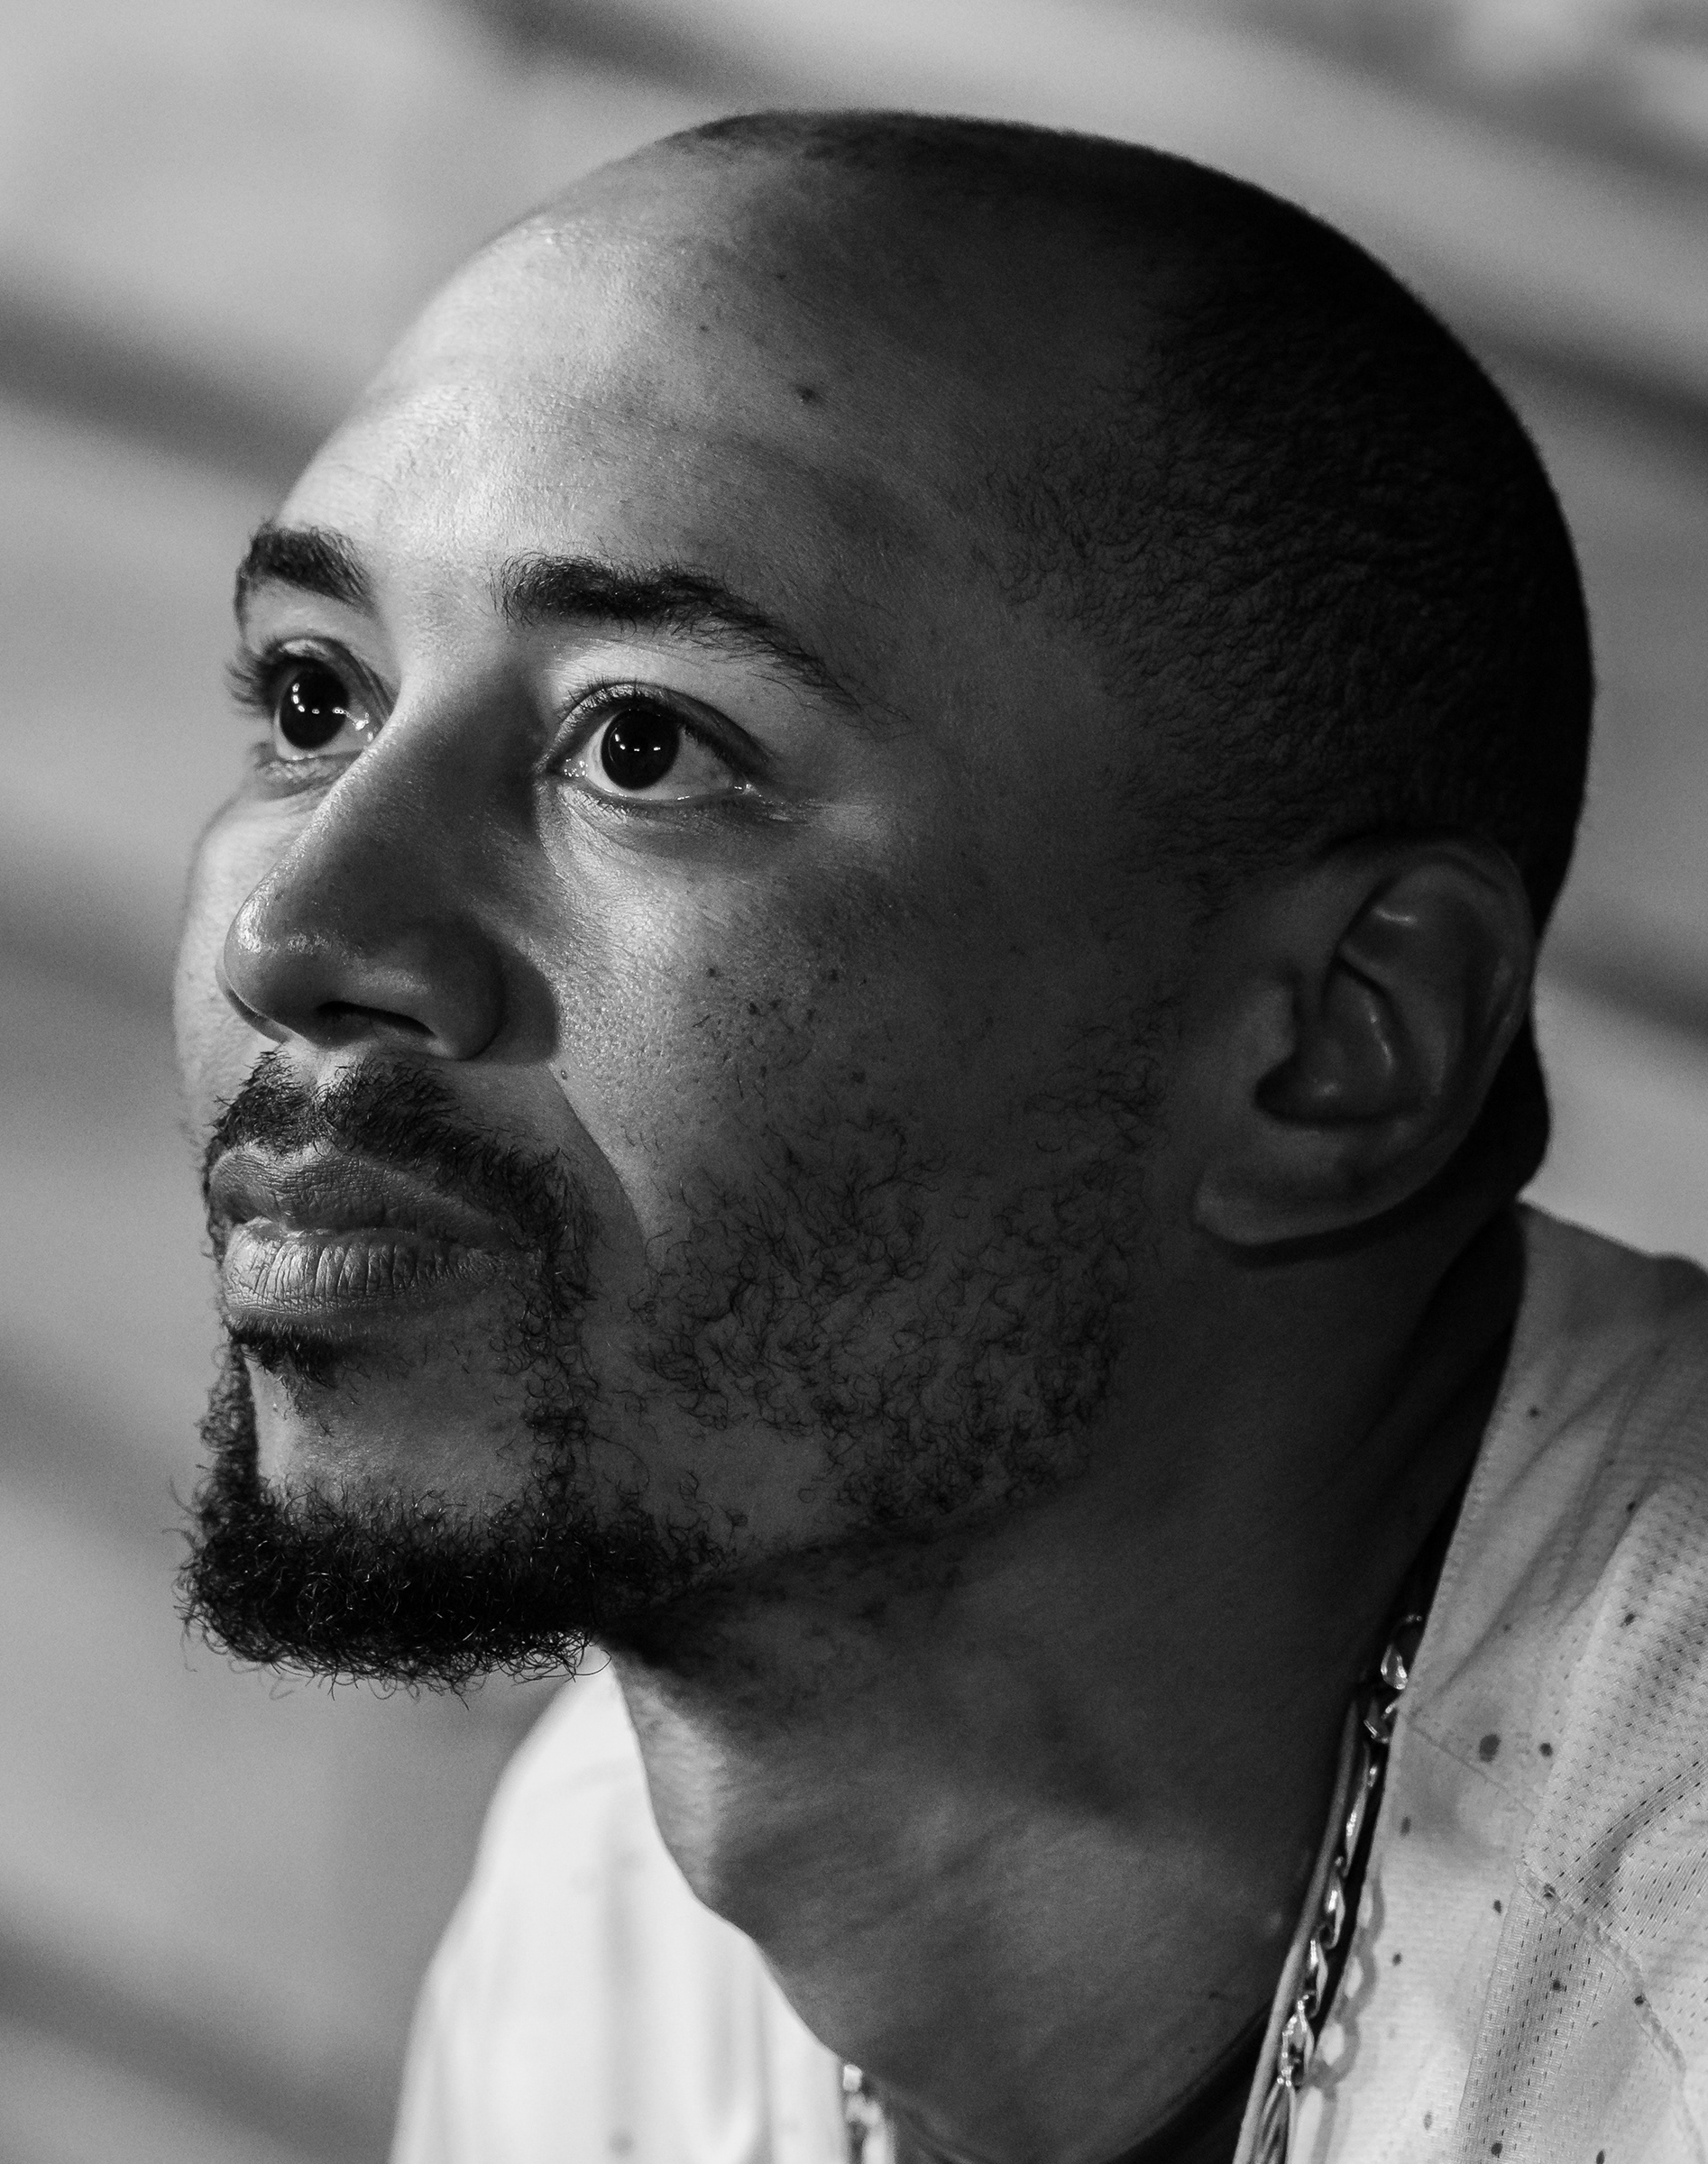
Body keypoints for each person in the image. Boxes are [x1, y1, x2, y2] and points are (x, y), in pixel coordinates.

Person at [172, 111, 1708, 2164]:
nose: (301, 933)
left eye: (645, 742)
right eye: (309, 698)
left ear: (1338, 1045)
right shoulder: (603, 1932)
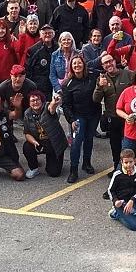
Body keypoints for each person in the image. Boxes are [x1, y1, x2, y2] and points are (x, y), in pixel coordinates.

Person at [59, 55, 99, 183]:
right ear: (71, 67)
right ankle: (73, 170)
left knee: (89, 139)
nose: (77, 65)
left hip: (93, 115)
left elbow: (105, 71)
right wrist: (71, 120)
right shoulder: (67, 84)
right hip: (77, 117)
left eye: (79, 63)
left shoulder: (93, 76)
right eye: (74, 64)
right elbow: (66, 105)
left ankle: (86, 163)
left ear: (84, 64)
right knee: (76, 142)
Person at [22, 91, 68, 178]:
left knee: (54, 173)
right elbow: (27, 133)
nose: (35, 102)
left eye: (37, 100)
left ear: (42, 100)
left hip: (53, 142)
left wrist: (54, 103)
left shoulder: (47, 106)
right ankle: (34, 168)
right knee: (27, 146)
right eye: (32, 101)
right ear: (29, 103)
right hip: (39, 141)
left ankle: (54, 159)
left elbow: (52, 108)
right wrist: (34, 142)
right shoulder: (27, 113)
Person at [107, 148, 136, 230]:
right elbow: (111, 190)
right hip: (121, 203)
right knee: (135, 226)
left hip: (131, 200)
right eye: (126, 162)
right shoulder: (117, 174)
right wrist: (115, 201)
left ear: (135, 161)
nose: (128, 165)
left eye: (131, 162)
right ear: (122, 162)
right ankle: (117, 214)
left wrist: (132, 200)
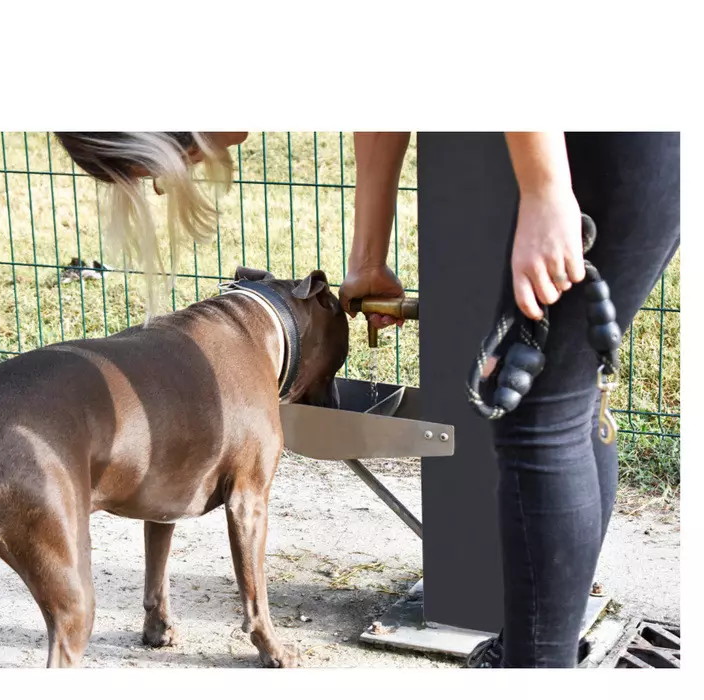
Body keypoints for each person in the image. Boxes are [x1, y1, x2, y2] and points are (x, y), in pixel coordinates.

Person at [55, 130, 680, 668]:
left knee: (542, 417)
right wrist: (368, 254)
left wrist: (546, 191)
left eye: (169, 163)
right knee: (556, 406)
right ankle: (534, 646)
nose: (171, 186)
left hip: (606, 144)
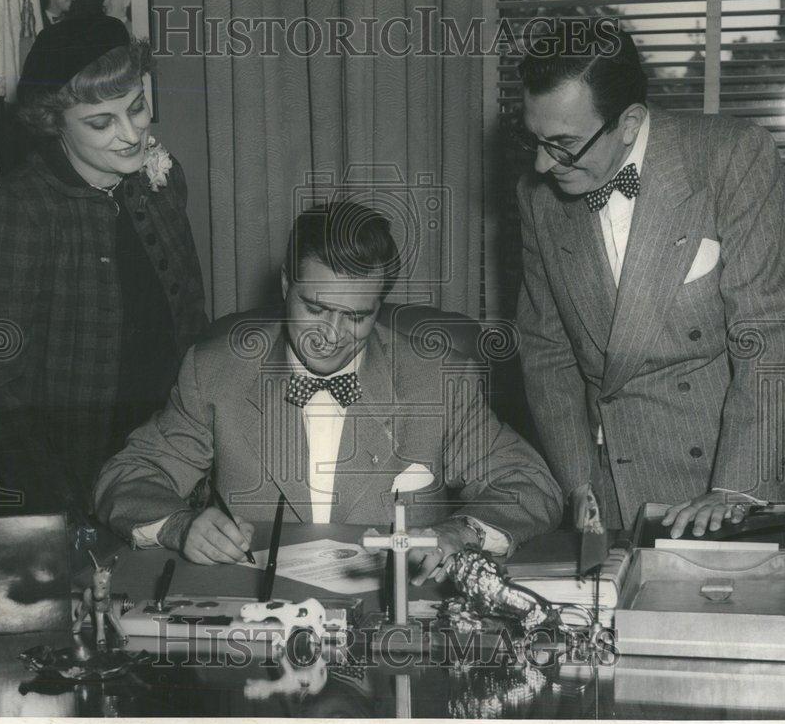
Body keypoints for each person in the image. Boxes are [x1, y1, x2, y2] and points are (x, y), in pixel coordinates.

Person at [95, 202, 563, 582]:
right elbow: (129, 476)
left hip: (392, 626)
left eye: (357, 316)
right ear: (285, 283)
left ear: (379, 305)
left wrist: (458, 532)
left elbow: (531, 484)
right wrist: (180, 526)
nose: (331, 335)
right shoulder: (215, 374)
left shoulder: (438, 380)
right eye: (316, 308)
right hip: (261, 622)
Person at [514, 23, 785, 538]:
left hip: (736, 478)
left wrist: (733, 489)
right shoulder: (537, 197)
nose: (543, 164)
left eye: (562, 145)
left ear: (629, 123)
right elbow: (547, 351)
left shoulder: (733, 157)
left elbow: (775, 336)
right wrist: (579, 483)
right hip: (613, 486)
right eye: (534, 140)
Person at [0, 17, 207, 521]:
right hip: (68, 482)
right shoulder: (16, 211)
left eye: (136, 107)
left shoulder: (162, 179)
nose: (131, 132)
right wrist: (60, 510)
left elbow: (189, 325)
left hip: (171, 469)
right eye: (101, 122)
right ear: (55, 123)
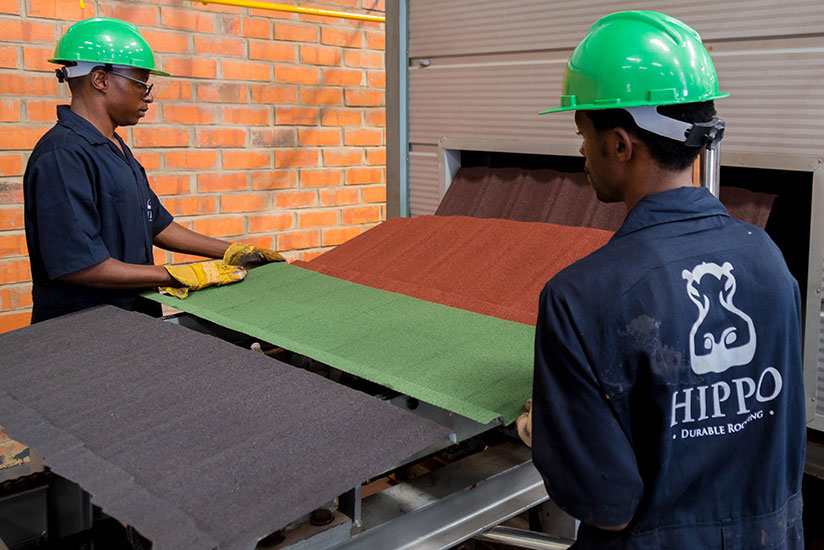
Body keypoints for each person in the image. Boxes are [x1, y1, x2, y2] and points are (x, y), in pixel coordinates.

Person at [528, 11, 805, 549]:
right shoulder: (768, 259)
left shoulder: (579, 297)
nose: (581, 151)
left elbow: (605, 507)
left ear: (620, 144)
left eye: (583, 133)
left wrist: (544, 428)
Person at [24, 17, 283, 323]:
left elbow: (156, 224)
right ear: (100, 79)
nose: (148, 95)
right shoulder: (63, 155)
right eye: (140, 83)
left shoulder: (114, 147)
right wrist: (177, 274)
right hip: (83, 333)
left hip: (132, 321)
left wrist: (234, 252)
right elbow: (80, 265)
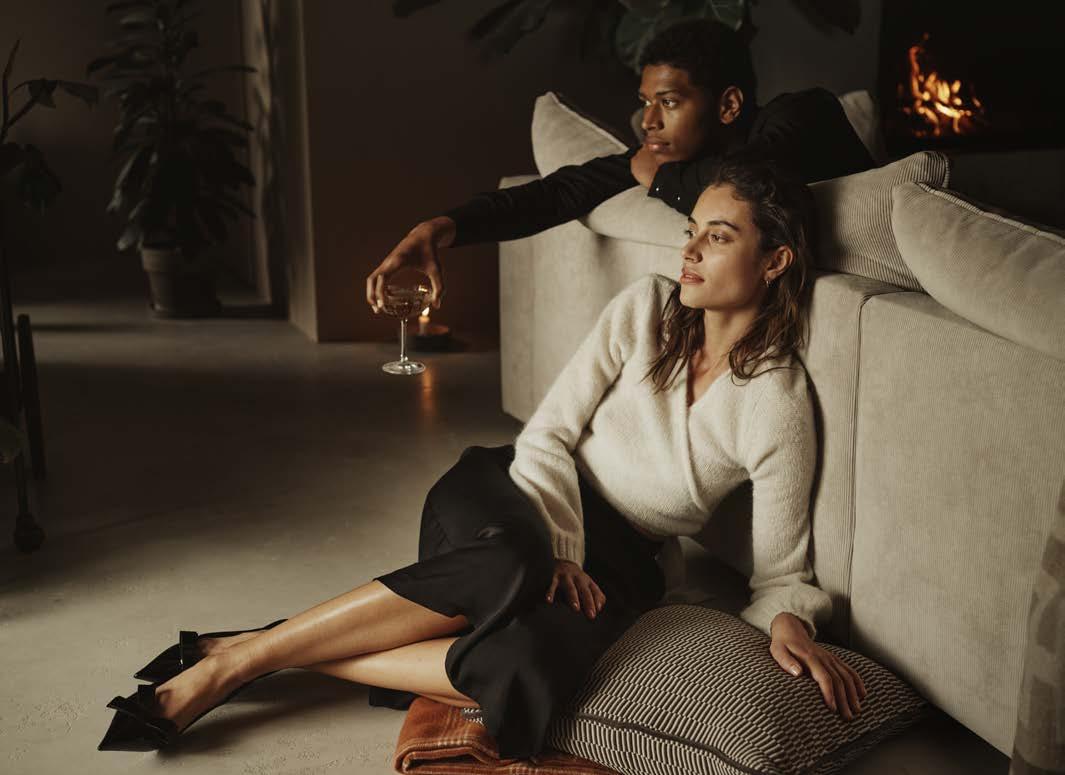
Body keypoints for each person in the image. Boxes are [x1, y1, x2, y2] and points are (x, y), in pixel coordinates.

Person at [98, 155, 867, 759]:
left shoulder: (776, 400)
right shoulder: (646, 307)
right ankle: (227, 669)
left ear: (775, 260)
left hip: (622, 558)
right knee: (513, 562)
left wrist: (787, 623)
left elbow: (781, 572)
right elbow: (548, 432)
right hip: (515, 488)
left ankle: (262, 644)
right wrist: (559, 548)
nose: (689, 249)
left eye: (718, 236)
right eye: (692, 228)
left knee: (522, 670)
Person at [365, 17, 875, 314]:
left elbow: (752, 184)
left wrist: (660, 178)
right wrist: (440, 228)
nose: (649, 120)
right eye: (646, 101)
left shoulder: (804, 113)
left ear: (728, 105)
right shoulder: (671, 158)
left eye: (668, 102)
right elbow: (554, 194)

•••

*Work required:* The lines from the beginning of the listing above through the line holding "right shoulder: (603, 1932)" are to be duplicated exactly, and the pictures omitted.

*Response:*
Body keypoints for each person in the image. Boxes are [x1, y1, x2, y2] and points are (x, y), in pixel coordinates.

Person at [172, 111, 1708, 2164]:
nose: (301, 933)
left eye: (645, 742)
right eye: (309, 698)
left ear: (1338, 1045)
right shoulder: (603, 1932)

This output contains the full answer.